If you live in New York, it has been impossible to ignore the presence of Cole, who has been one of the more prominent practitioners of social activism in advertising. He was an early activist for HIV and AIDS awareness, and has also been a staunch advocate for the homeless. Many people seem to like Cole's ads. Some don't. But they do always engage the viewer. They do take a stand. And they do stay somewhat relevant to the product in doing so.

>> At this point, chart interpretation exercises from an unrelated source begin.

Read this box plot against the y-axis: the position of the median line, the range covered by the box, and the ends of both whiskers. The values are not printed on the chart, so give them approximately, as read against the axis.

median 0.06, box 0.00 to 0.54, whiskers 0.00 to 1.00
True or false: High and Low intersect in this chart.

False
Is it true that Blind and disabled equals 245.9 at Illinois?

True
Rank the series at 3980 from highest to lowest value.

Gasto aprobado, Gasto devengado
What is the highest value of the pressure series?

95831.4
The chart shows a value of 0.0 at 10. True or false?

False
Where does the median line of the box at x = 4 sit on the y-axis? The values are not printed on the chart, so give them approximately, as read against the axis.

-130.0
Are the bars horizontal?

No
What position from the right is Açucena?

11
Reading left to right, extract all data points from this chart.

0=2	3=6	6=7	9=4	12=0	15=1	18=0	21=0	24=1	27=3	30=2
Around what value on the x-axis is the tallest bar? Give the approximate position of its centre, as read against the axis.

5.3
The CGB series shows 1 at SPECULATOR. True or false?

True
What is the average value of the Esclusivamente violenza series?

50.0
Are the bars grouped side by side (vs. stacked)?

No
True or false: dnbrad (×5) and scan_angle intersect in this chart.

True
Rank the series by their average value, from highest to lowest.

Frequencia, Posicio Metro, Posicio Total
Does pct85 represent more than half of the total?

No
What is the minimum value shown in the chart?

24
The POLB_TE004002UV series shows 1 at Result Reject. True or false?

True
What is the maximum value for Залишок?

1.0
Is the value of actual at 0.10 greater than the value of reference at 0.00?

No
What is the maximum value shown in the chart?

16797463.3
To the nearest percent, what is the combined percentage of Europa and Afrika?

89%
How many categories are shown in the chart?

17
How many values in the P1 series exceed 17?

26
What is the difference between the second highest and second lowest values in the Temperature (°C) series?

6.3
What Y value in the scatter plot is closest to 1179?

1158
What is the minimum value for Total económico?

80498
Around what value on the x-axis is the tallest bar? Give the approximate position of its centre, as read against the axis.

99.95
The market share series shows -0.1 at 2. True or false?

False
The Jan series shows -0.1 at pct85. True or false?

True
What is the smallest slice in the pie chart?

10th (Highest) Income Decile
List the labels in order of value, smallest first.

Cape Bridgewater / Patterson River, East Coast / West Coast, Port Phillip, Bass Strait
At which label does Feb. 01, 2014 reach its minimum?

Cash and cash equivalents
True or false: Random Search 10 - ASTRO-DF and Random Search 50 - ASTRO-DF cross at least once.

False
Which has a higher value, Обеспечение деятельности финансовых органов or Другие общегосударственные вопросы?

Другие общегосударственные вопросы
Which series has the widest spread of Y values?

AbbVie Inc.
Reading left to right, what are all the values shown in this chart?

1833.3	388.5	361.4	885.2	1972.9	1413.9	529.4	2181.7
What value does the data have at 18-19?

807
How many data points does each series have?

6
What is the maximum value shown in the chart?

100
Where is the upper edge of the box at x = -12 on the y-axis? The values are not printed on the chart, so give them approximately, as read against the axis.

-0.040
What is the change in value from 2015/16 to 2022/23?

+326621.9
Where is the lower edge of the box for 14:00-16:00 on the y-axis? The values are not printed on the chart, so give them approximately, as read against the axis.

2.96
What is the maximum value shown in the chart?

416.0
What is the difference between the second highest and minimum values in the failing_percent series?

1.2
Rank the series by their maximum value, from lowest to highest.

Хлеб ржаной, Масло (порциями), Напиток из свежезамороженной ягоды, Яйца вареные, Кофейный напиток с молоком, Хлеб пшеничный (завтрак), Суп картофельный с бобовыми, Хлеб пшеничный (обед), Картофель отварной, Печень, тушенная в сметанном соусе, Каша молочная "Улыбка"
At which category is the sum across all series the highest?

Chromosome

Take a look at the comments for the "We All Walk in Different Shoes" campaign from a couple of years ago, which includes such images as an African American born with Albinism and an Orthodox Jew "who found God in Bob Marley." It really hit home with some. Others make comments such as, "we all walk in different shoes ... but apparently, all women walk in really high heels" and "I guess only really skinny people walk in different shoes."

The ads, in other words, get people talking. And thinking. As did a Kenneth Cole van I saw parked in midtown Manhattan a couple of weeks ago. On the side was printed: "Driving round looking for friends" and the website address, kennethcole.com, and @KennethCole Twitter handle. The company also has a Facebook presence. Frankly, they're not doing anything particularly exciting online, but Granoff suggested yesterday that this would all change in 2011 and that the website was soon to become a very potent channel. We'll see.

I will probably remain more of a Kohl's guy than a Cole guy, at least until Kenneth starts sending me "take an extra 30% off everything" when you use your charge card flyers in the mail, too. (Sometimes I walk out of Kohl's clutching my "Kohl's Cash" coupons -- $10 for every $50 spent on top of the 30% off the already 50%-reduced item -- thinking that I've just gotten paid for upgrading my socks drawer.) That digression out of the way, count me among those who are rooting for Cole's reinvention in cyberspace if only because I admire his gritty beginnings, which were literally in the street.

The legal name of the company, which designs, sources and markets footwear, handbags, apparel and accessories under the brand names Kenneth Cole New York; Kenneth Cole Reaction; Unlisted and Le Tigre and also sells footwear under the Gentle Souls mark, is Kenneth Cole Productions, Inc. Stop me if you've heard this story, or listen to Cole tell it himself, but here's how it went down.

When Cole wanted to launch his Kenneth Cole, Inc., shoe business in 1982, he couldn't afford a room at the big trade show that took place at the Hilton in New York City. So he asked the city if he could park a truck outside to display his wares. Not unless he was a utility or a movie production company, he was told. So overnight he changed the name of the company to Kenneth Cole Productions, Inc., got a permit from the mayor's office and began shooting the epic film, "The Birth of a Shoe Company" out of a 40-foot trailer parked near the Hilton.

"Sometimes there was film in [the director's] camera; sometimes there wasn't," says Cole. But he sold 40,000 pairs of shoes out of that truck and was "off and running."

In New York they call that chutzpah, and it can take you all the way from the curb to a $14.5 million co-op apartment on Sutton Place.